[READING TEXT — start]

From children with transformation abilities to the darkest evils around, this game
sure has varied characters.
When comparing the 3DS stages to XL’s environments, the 3DS feels still and lacking while XL is exploding with more action. Both the returning stages as well as five new stages now offer a wide variety of activity, from breakaway floors to massive koi fish attacks and massive robot-induced destruction. When you introduce these stages to four-player battles, the game lives up to its name.
The goal of each fight is to knock your opponents off the screen with your character’s special attacks. Not only does each character have their own special moves, but they also have a unique Punch Time Explosion, a super powerful attack which can only be activated after collecting power cubes dropped by opponents. Thankfully, the Punch Time Explosions are not tediously long and jarring like those on the 3DS but instead appear quicker and are more integrated into the match. Besides your character’s move set, there are also weapons that can be picked up, including a teddy bear launcher and Assist Cubes which can summon another character to ‘assist’ the summoner. These Assist Attacks vary greatly from one another, from Gwen Tennyson’s psychic shields to Captain Stickybeard’s canon attack. A new element in XL is the Synergy Attack in which your character joins with the assist character to perform a special super move. They are very similar to the PTEs but are harder to come by and help add an extra level of chaos to the game.

[READING TEXT — finish]

EXERCISES ::
1 – Condense the paragraph of the game review that begins "The goal of each fight" into a bulleted list that keeps its main facts.
2 – Extend the game review with new material that follows its final sentence.

[EXTRACTED MATERIAL — start]

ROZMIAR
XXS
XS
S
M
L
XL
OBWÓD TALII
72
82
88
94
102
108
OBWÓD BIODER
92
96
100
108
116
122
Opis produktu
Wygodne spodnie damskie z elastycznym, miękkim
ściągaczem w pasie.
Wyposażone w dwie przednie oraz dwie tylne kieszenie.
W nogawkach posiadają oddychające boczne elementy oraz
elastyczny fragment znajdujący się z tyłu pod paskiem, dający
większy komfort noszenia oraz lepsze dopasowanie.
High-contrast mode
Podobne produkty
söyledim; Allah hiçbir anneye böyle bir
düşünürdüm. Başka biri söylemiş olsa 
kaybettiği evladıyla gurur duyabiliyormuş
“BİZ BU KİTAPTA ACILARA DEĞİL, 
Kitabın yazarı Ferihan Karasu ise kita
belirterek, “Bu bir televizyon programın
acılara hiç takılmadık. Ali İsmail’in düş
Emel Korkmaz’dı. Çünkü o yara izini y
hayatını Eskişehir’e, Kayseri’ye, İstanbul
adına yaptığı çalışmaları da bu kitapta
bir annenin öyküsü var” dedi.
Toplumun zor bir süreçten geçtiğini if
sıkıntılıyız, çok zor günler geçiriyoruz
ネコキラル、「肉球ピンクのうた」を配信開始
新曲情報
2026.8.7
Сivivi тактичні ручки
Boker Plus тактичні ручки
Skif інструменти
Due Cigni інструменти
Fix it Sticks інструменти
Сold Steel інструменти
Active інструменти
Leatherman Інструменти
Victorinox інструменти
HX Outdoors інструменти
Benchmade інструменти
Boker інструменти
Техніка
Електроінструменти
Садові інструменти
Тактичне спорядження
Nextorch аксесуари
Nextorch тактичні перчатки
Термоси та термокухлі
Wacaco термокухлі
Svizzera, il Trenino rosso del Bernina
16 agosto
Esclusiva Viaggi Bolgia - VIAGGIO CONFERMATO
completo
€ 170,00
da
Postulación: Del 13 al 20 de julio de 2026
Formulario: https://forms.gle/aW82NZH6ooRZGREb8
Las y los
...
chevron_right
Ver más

[EXTRACTED MATERIAL — finish]

EXERCISE ANSWERS ::
1 –
- Each fight is won by knocking opponents off the screen with characters' special attacks.
- Every character has its own special moves and a unique Punch Time Explosion, a very powerful attack that can be activated only after collecting power cubes dropped by opponents.
- Unlike those on the 3DS, the Punch Time Explosions are quicker and more integrated into the match rather than tediously long and jarring.
- Players can also pick up weapons, such as a teddy bear launcher, and Assist Cubes that summon another character to help the summoner.
- Assist Attacks vary widely, ranging, for example, from Gwen Tennyson's psychic shields to an attack by Captain Stickybeard.
- New to XL is the Synergy Attack, in which the player's character joins the assist character to perform a special super move. It resembles the Punch Time Explosions but is harder to obtain and adds extra chaos.

2 –
The actual game performance has been tweaked for the better. Thanks to the extended development time, the hit detection feels more spot-on than in the original version, and the game moves smoother more often than in the 3DS game. Despite these tweaks, XL’s computer AI is still one-noted and frustrating on the harder settings. When playing a team match or free-for-all match with computers, I found they would only come after me instead of going after each other and very rarely changed their strategies. For this reason, playing the game by yourself does not feel that engaging, but once you add a friend or three, the game’s enjoyment is increased dramatically. Unfortunately, these friends will need to be with you; the game lacks an online multiplayer mode.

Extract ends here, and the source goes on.